Jonathan Lethem is one of our most versatile writers. From his early sci-fi novels to his National Book Critics Circle Award-winning Motherless Brooklyn and his The Fortress of Solitude, his restless imagination has never settled; he’s not written the same book twice.
This new novel, The Feral Detective, belongs to what you might call the smart-ass noir subgenre, novels that use the tropes of the detective story with heartfelt respect, leavened by a wink to the audience. Other writers who have done this include Thomas Pynchon, Thomas Berger, and William Kotzwinkle. Lethem can make with the hardboiled patter: “That coffee was a wiper blade, cutting a window for my brain to peer through.”
The first-person narrative comes via Phoebe Siegler, who seeks out the titular detective, Charles Heist, to help her find a friend’s daughter, Arabella, who has disappeared, either kidnapped or a runaway. It’s as if Brigid O’Shaughnessy is telling the tale of The Maltese Falcon and Sam Spade is a secondary character. It’s an interesting set-up, made believable by Lethem’s ability to take on a female character’s voice. Plus, this story takes place just after Trump has won the election, and that colors everything that happens, casting an irreal, dark penumbra over events already bleak and daunting. Phoebe fantasizes about her adventure and then says, “That such thinking was fucking insane didn’t make it less consoling. We lived in a fucking insane world. Such thinking might be the right gear for my expedition through it.”
Charles Heist, Private Investigator, never really solidifies for the reader, partly because Phoebe can’t get a handle on him, and it’s her story. He seems like the Marlboro Man who’s read Nietzsche and Reich and Camus, an unlikely hero for an incongruous time. We’re not given much of him because he speaks little. Sometimes he seems like only a reflection of our narrator’s romantic leanings, or the hero she believes she needs when she really only needs herself.
Phoebe thinks that Arabella may have gone in pursuit of Leonard Cohen’s ghost, so the search for the missing girl begins with a trip up Mount Baldy, where Cohen studied Buddhism under his spiritual guide Roshi. Eventually, their exploration takes them into the Mojave Desert and into a survivalist cult that is in the midst of a civil war between Bears (mostly men) and Rabbits (mostly women). Partly, Phoebe takes up this idealistic expedition out of despair and depression engendered by the squatter in the White House. Out of the nation’s miasma she is trying to find something that makes sense, and rescuing a friend’s daughter from bad guys seems to have sincere meaning for her.
Phoebe falls hard for the laconic Heist, and she loses sight of the prize as she begins an affair with the detective.

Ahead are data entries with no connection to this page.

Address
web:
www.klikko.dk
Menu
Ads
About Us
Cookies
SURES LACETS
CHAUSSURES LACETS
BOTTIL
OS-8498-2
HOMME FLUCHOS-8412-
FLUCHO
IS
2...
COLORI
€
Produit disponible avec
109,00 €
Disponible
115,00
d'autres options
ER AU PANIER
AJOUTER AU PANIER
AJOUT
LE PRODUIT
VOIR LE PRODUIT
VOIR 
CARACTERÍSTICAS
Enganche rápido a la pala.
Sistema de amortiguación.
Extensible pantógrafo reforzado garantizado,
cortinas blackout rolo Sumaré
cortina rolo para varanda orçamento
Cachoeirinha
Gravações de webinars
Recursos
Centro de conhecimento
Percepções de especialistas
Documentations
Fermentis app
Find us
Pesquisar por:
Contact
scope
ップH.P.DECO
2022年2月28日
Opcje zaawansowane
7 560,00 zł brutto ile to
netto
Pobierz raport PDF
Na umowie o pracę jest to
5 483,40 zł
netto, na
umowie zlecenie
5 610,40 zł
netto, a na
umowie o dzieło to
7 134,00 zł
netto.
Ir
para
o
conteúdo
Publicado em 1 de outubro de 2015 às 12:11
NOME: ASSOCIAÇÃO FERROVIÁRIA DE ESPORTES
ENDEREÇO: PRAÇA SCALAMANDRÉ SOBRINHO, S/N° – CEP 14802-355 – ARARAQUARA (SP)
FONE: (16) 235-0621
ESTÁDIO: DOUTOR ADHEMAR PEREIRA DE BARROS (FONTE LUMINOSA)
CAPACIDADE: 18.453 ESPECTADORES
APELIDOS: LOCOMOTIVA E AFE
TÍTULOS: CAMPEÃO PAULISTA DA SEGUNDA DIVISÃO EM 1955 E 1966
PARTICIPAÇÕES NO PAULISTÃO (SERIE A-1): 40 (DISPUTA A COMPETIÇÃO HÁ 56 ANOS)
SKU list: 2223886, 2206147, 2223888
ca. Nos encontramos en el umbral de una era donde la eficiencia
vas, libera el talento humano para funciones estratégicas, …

This complicates their dangerous, desert sojourn, and the original case becomes something else, something more personal and, hence, thornier. “I felt closer than ever to Heist,” she says. “We had different styles. I made myself candid in fickle bursts, he reciprocated with marathon ruminations or silence. He’d led me into his desert.” Here, Heist becomes even more of a wavering mirage, flickering into view because of Phoebe’s reheated passion.
For a while, their target is the leader of the Bears, a mountain of a man, who goes by the moniker of Solitary Love. (“Crazy-ass Love’ll never be brought down alive, and to kill him outright might require a bazooka.”) But this is a quest with numerous hairpin turns. What is sought keeps changing as the story mutates and zigzags.
The denouement of this rollicking, sometimes absurd tale is a wild ride through perilous territory. It’s like The Rockford Files crossed with a Pynchonian search for something numinous. It’s also occasionally very funny. Lethem keeps the Mad Max action in the forefront and the philosophy as backwash. We care what happens because Phoebe is believable, appealing, and endearing. Ultimately, Lethem proves that the phrase “literary page-turner” is not an oxymoron.